Data team roles. (p. 91)

No full stacks:

There are some “full-stack” data scientists out there, but very few and far between (p. 58).

… you’ll need two to five data engineers for each data scientist. This ratio is so high because the 80 to 90 percent of the work for tasks fits into data engineering tasks rather than data science tasks (p. 98)

But no super division:

The same team is responsible for both the data pipeline code and keeping it running. This method is chosen to prevent the quintessential “throw it over the fence” problems that have long existed between developers and operations staff where developers create code of questionable quality that the operations team is forced to deal with the problems (p. 15)

Other notes

Related with Data Eng. roadmap

For organizations that previously had only a data science team, the first task that the new data engineering team should take on is cleaning up the technical debt from the data science team (p. 58).

On Nobody wants to be a Data Engineer, and Measuring a data team impact:

Data engineering and —especially— operations won’t get the credit they deserve unless management makes a concerted effort to educate others (p. 103).
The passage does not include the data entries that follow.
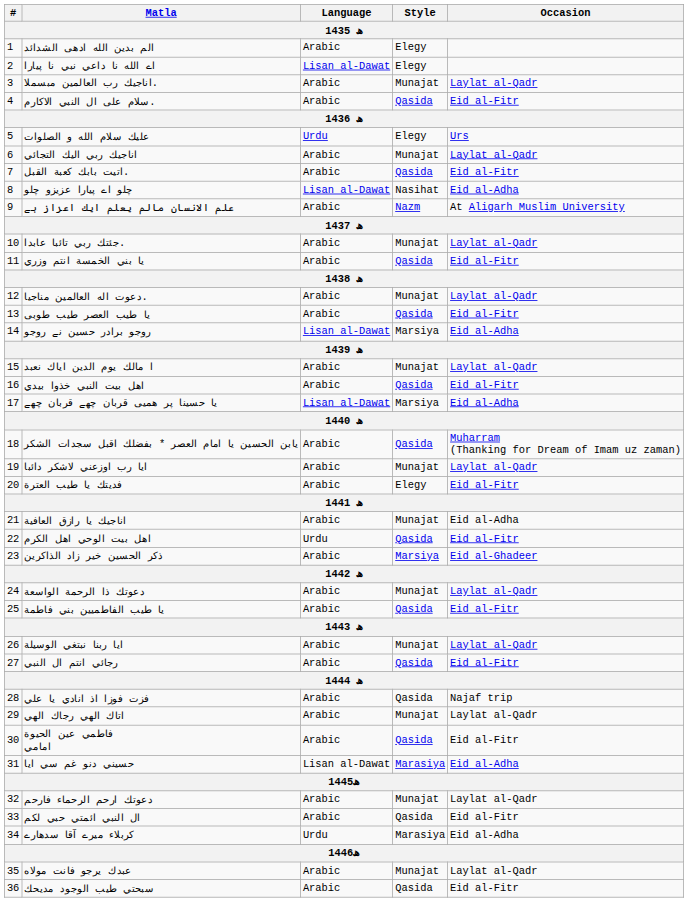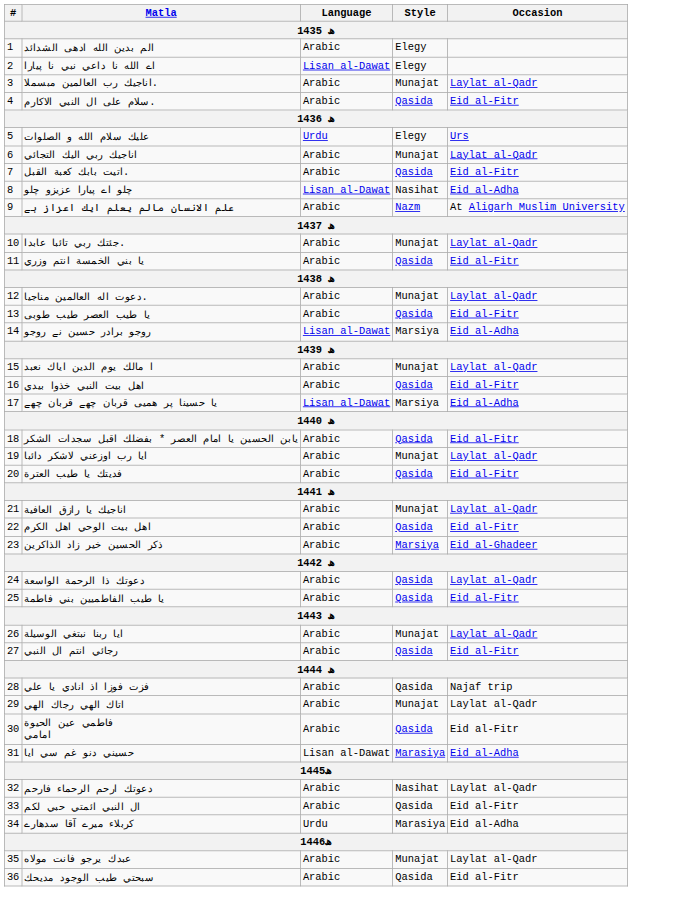يابن الحسين يا امام العصر * بفضلك اقبل سجدات الشكر | Occasion: Muharram (Thanking for Dream of Imam uz zaman) -> Eid al-Fitr
فديتك يا طيب العترة | Style: Elegy -> Qasida
اناجيك يا رازق العافية | Occasion: Eid al-Adha -> Laylat al-Qadr
اهل بيت الوحي اهل الكرم | Language: Urdu -> Arabic
دعوتك ذا الرحمة الواسعة | Style: Munajat -> Qasida
دعوتك ارحم الرحماء فارحم | Style: Munajat -> Nasihat
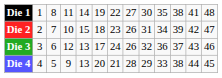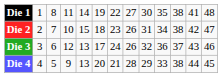Die 2 | column 11: 39 -> 38
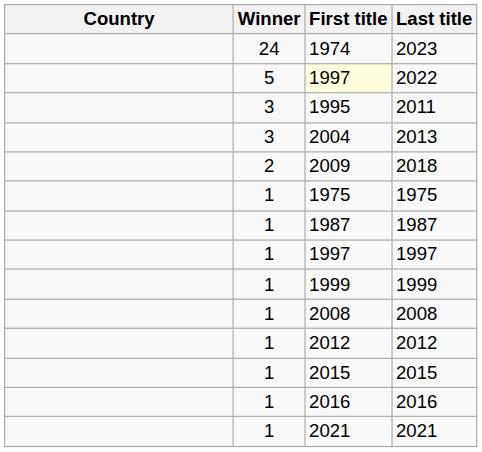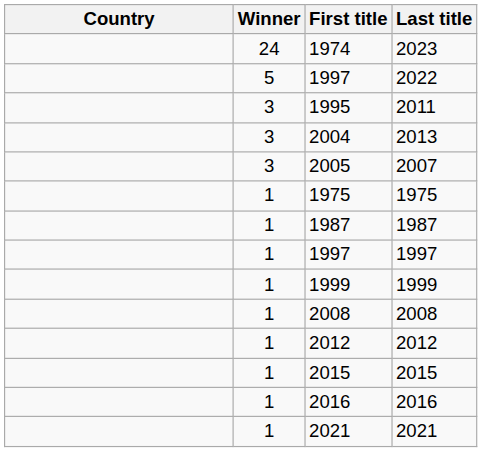2022 | First title: lightyellow background -> no background
+ row: 3 | 2005 | 2007
- row: 2 | 2009 | 2018
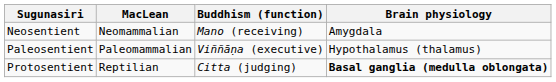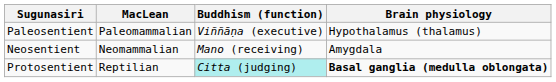rows swapped: Neosentient <-> Paleosentient
Protosentient | Buddhism (function): no background -> paleturquoise background
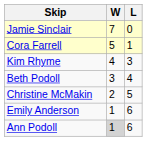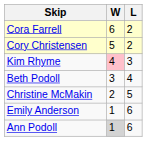- row: Jamie Sinclair | 7 | 0
Cora Farrell | W: 5 -> 6
Cora Farrell | L: 1 -> 2
+ row: Cory Christensen | 5 | 2
Kim Rhyme | W: no background -> pink background
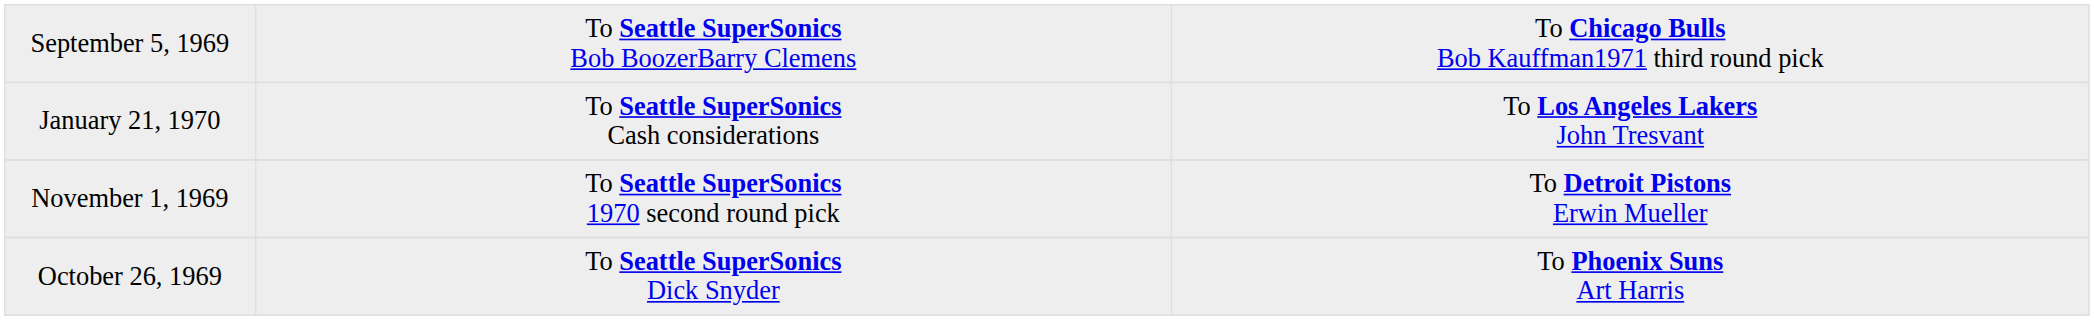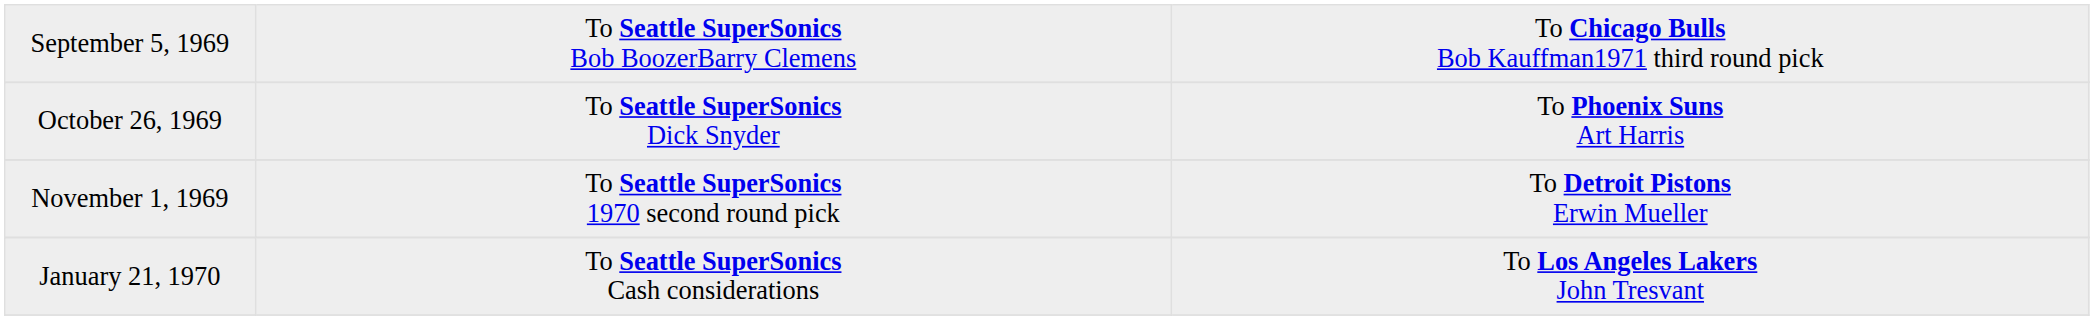rows swapped: October 26, 1969 <-> January 21, 1970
Suggested KPIs for Data Engineering (p. 133) Measuring a data team impact (which, to be hones, is again a bit disappointing):

  • Improvement in data quality.
  • Socialization of data internally and/or externally.
  • Increased self-service data for internal consumption.
  • (For new data engineering teams) Enabling the data science team to do previously impossible tasks.
  • Improvements to data scientist quality of work life.
  • Increased automation of machine learning, code deployment, or code creation.
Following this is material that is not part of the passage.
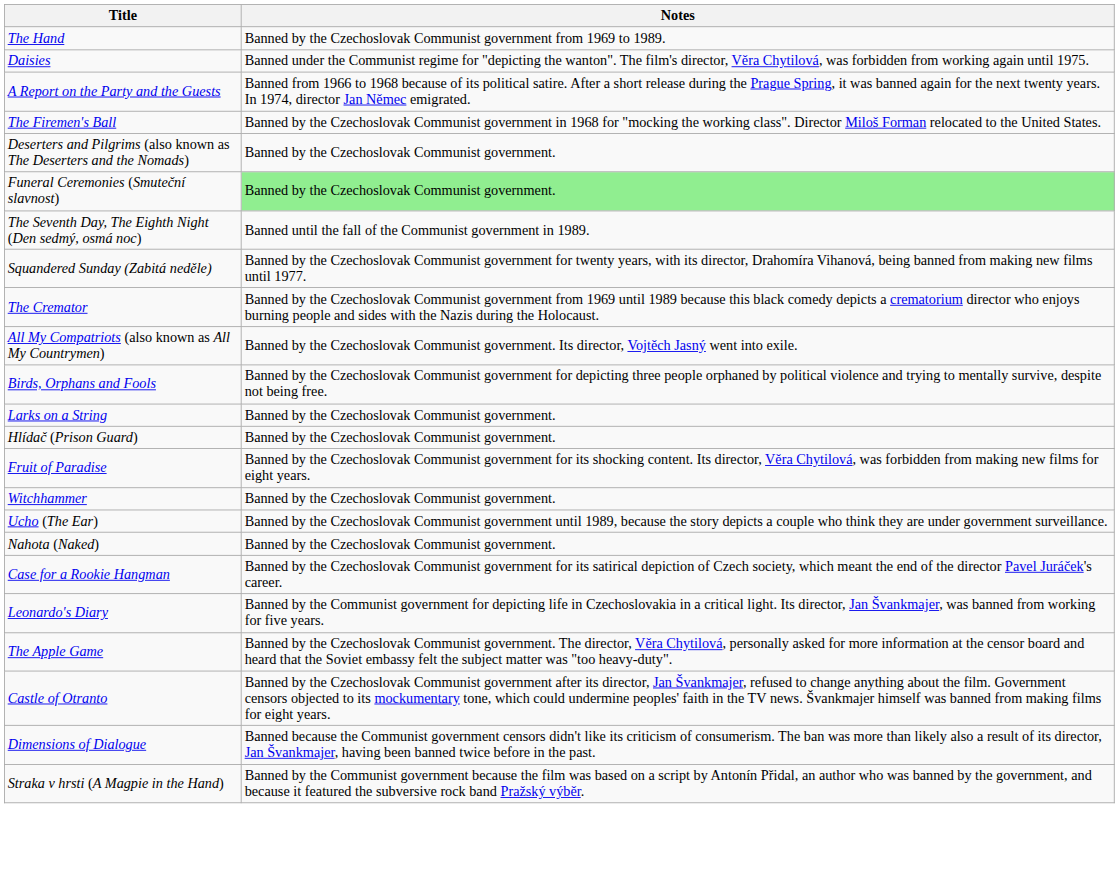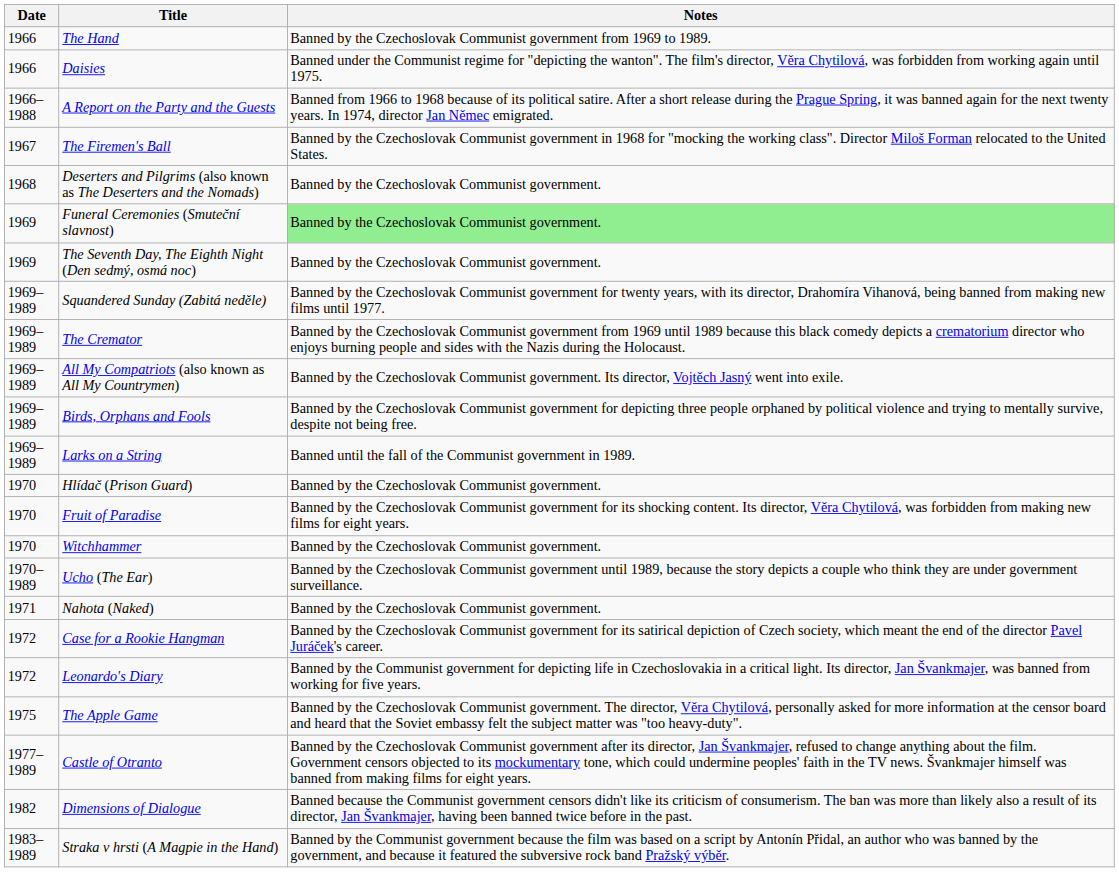+ column: Date | 1966 | 1966 | 1966–1988 | 1967 | 1968 | 1969 | 1969 | 1969–1989 | 1969–1989 | 1969–1989 | 1969–1989 | 1969–1989 | 1970 | 1970 | 1970 | 1970–1989 | 1971 | 1972 | 1972 | 1975 | 1977–1989 | 1982 | 1983–1989
The Seventh Day, The Eighth Night (Den sedmý, osmá noc) | Notes: Banned until the fall of the Communist government in 1989. -> Banned by the Czechoslovak Communist government.
Larks on a String | Notes: Banned by the Czechoslovak Communist government. -> Banned until the fall of the Communist government in 1989.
Metadata service importance:

While many firms went begrudgingly into their versions GDPR compliance, one segment realized upside. If you look across Uber, Lyft, Netflix, LinkedIn, Stitch Fix, and other firms roughly in that level of maturity, they each have an open source project regarding a knowledge graph of metadata about dataset usage— Amundsen, Data Hub, Marquez, and so on (p. 115).

To argue for good Model serving:

However, having data science deliver ad hoc models to production is not recommended. Models are data, so they should be subject to the same governance that other data receives, such as data security, auditing, and traceability (p.117).

On writing before starting the project:

We go through every nook and crannny of what they [business] want to do and the business reasons for doing it. Often, the data engineers are getting anxious to start whiteboarding and diagramming out the architecture (p. 126).

A twist on Boring technology:

Learn to only select technology that you hate and look to hate more techonology every day (…). I find that the best technology selection is when you know fully well what is bad about a technology but still is the best technology for the task.